Sago mine disaster survivor Randal McCloy’s letter indicating four air packs malfunctioned inside the Upshur County demands swift action on stalled coal mine safety legislation, Rep. Nick Rahall said Thursday.

In his letter, McCloy, the lone survivor of the Jan. 2 explosion that trapped 13 workers, said he and his co-workers tried to use a sledgehammer to attract the attention of a rescue team after the air devices failed.

When death appeared inevitable, he wrote in a two-page letter to families of co-workers, the men took part in a “sinner’s prayer” and waited to die.

“His account illustrates that insufficient air is available to our miners if tragedy strikes,” Rahall said soon after learning of McCloy’s account of the men’s final hours.

“Manufacturers had given guarantees that these rescuers would provide air for escape, yet these brave men were forced to share precious oxygen because that guarantee failed them.”

Rahall said the letter proves that Congress needs to get a comprehensive mine safety bill out of committee.

Only “minimal reforms” have been implemented by the Mine Safety and Health Administration, and those have come begrudgingly, the 3rd District congressman said.

“It appears that Congress has to prod them in order for the agency to implement proper protections for our miners,” he said.

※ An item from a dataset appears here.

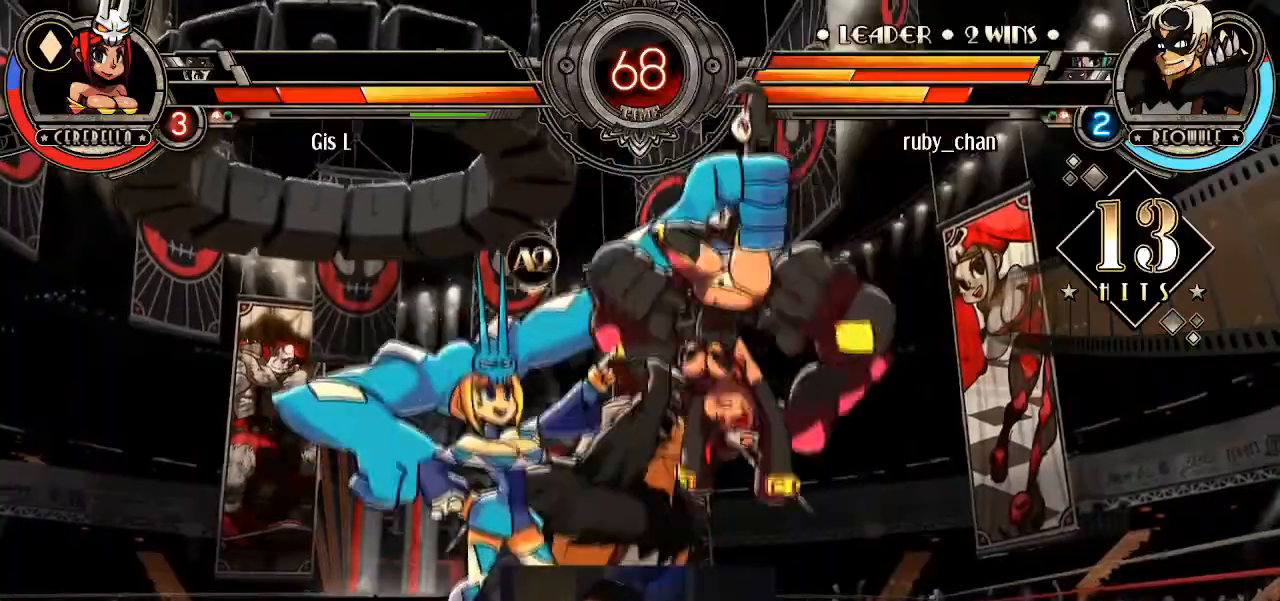
{"buttons": [], "left_stick": "center", "events": []}
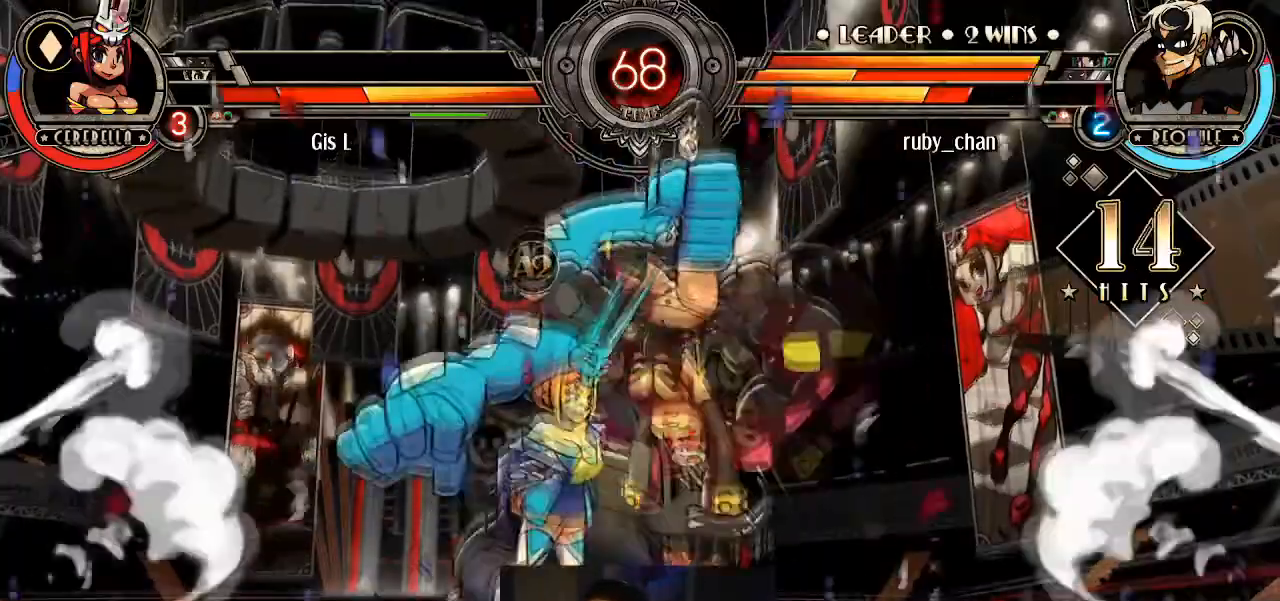
{"buttons": [], "left_stick": "center", "events": [[200, "CIRCLE", "down"], [200, "CROSS", "down"], [233, "CIRCLE", "up"], [233, "CROSS", "up"]]}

In contrast, the West Virginia Legislature in a single day passed a three-pronged safety measure sought by Gov. Joe Manchin during last winter’s regular session.

“It is the Congress’ moral obligation to enact mine safety legislation,” Rahall said.

“We owe it to Randal McCloy, his co-workers, those who perished in the Aracoma mine, and all their brothers and sisters in the mines. Randal McCloy’s survival is nothing short of a miracle. His heart-wrenching account of the last hours of his co-workers’ lives should spur this Congress to act on our legislation.”